Not in every case, to be clear. As might be expected when the court was considering 21 sample wordings in policies, there were differences and nuances; individual firms even won on a few examples. But, taken as a whole, the industry looks grubby.
Victory for the Financial Conduct Authority, which brought the test case to provide legal clarity, may have been partial but it was also significant. Barring a successful appeal by the insurers, thousands of small businesses with “non-damage” clauses covering instances of business interruption should now get some money.
Travelers wins another COVID-19 coverage ruling*
Another federal court in California on Monday ruled that an insurer does not have to cover business interruption losses for a policyholder that closed its operations due to government-ordered COVID-19 lockdowns.
A Travelers Cos. Inc. unit is not obligated to pay a lost income claim submitted by Mudpie Inc., a San Francisco children’s clothing and toy store, because the store did not suffer a physical loss under the terms of the policy, the court ruled.
In Mudpie Inc. v. Travelers Casualty Insurance Co. of America, which was heard in U.S. District Court for the Northern District of California, the store said it had lost income after it was forced to close earlier this year to help limit the spread of COVID-19.
New Jersey latest COVID-19 comp presumption state*
Gov. Phil Murphy, D-New Jersey, on Monday signed into law a bill that provides workers compensation benefits for essential workers who acquire COVID-19.

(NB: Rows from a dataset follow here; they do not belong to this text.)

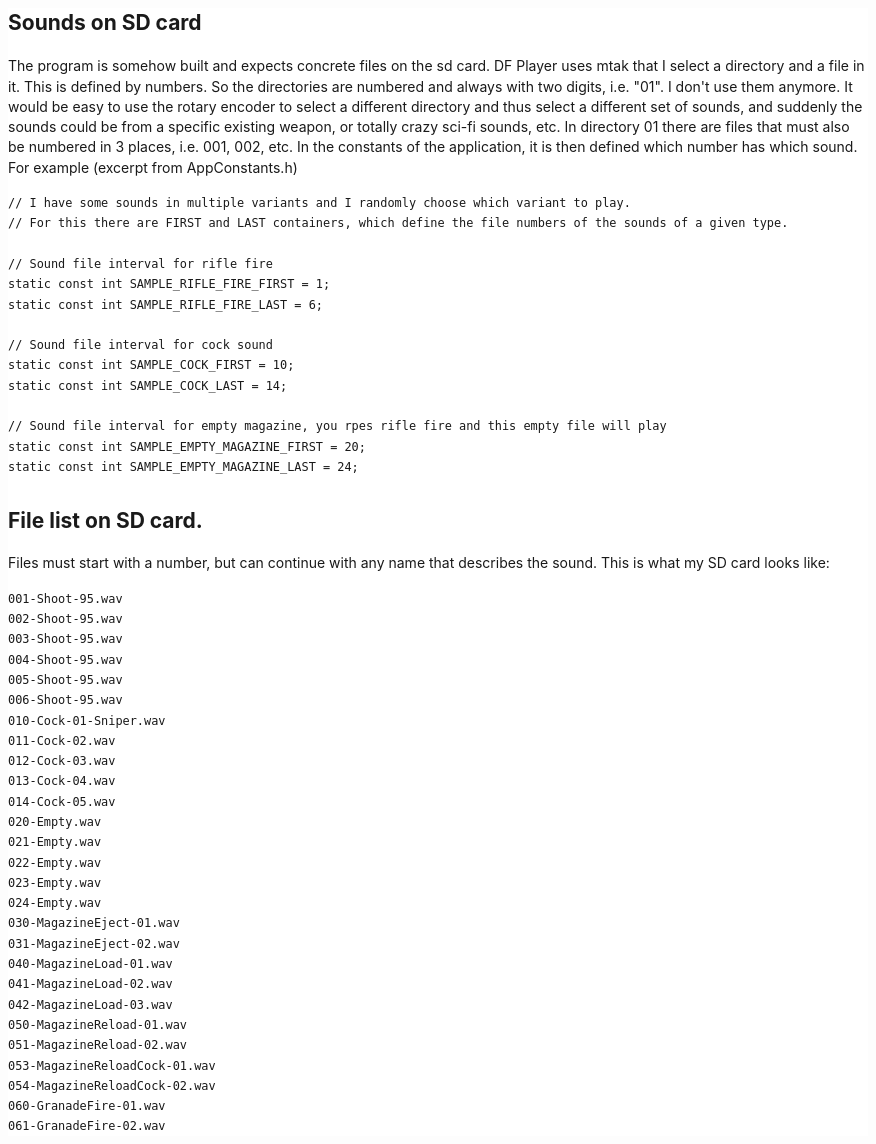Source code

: 

## Sounds on SD card

The program is somehow built and expects concrete files on the sd card. DF Player uses mtak that I select a directory and a file in it. This is defined by numbers. So the directories are numbered and always with two digits, i.e. "01". I don't use them anymore. It would be easy to use the rotary encoder to select a different directory and thus select a different set of sounds, and suddenly the sounds could be from a specific existing weapon, or totally crazy sci-fi sounds, etc. In directory 01 there are files that must also be numbered in 3 places, i.e. 001, 002, etc. In the constants of the application, it is then defined which number has which sound.
For example (excerpt from AppConstants.h)

```
// I have some sounds in multiple variants and I randomly choose which variant to play.
// For this there are FIRST and LAST containers, which define the file numbers of the sounds of a given type.

// Sound file interval for rifle fire
static const int SAMPLE_RIFLE_FIRE_FIRST = 1;
static const int SAMPLE_RIFLE_FIRE_LAST = 6;

// Sound file interval for cock sound
static const int SAMPLE_COCK_FIRST = 10;
static const int SAMPLE_COCK_LAST = 14;

// Sound file interval for empty magazine, you rpes rifle fire and this empty file will play
static const int SAMPLE_EMPTY_MAGAZINE_FIRST = 20;
static const int SAMPLE_EMPTY_MAGAZINE_LAST = 24;
```



## File list on SD card.

Files must start with a number, but can continue with any name that describes the sound.
This is what my SD card looks like:

```
001-Shoot-95.wav
002-Shoot-95.wav
003-Shoot-95.wav
004-Shoot-95.wav
005-Shoot-95.wav
006-Shoot-95.wav
010-Cock-01-Sniper.wav
011-Cock-02.wav
012-Cock-03.wav
013-Cock-04.wav
014-Cock-05.wav
020-Empty.wav
021-Empty.wav
022-Empty.wav
023-Empty.wav
024-Empty.wav
030-MagazineEject-01.wav
031-MagazineEject-02.wav
040-MagazineLoad-01.wav
041-MagazineLoad-02.wav
042-MagazineLoad-03.wav
050-MagazineReload-01.wav
051-MagazineReload-02.wav
053-MagazineReloadCock-01.wav
054-MagazineReloadCock-02.wav
060-GranadeFire-01.wav
061-GranadeFire-02.wav
```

Lawmakers in July passed S.B. 2380, which creates the rebuttable presumption that COVID-19 is an occupational disease during a declared state of emergency for certain workers.
According to the law, essential employees are classified as those whose job duties are considered essential during an emergency response and recovery operation; public or private sector employees whose job duties are essential to the public’s health, safety, and welfare; emergency responders and workers at health care facilities and those performing jobs that support a health care facility, such as laundry, research, and hospital food service.
Munich Re halts sale of pandemic business coverage*
German reinsurer Munich Re has halted the sale of coverage to protect against business losses in future pandemics, the Bloomberg has reported.
The decision is reported to have been made after the firm took a €1.5 bn ($1.8 bn) hit due to Covid-19 in the first half of this year.
Munich Re reinsurance head Torsten Jeworrek told the news agency: “We are currently examining whether we will offer new contracts that include pandemic protection in property and casualty insurance in the future.
“For the moment it has been suspended, for example with respect to event cancellations.”
According to the report, a major portion of these losses were brought by the cancellation of events in the wake of the pandemic this year.
In March, Munich Re issued a profit warning and stopped a share-buyback program due to a spike in Covid-19 claims. The company did not issue the new profit guidance for this year.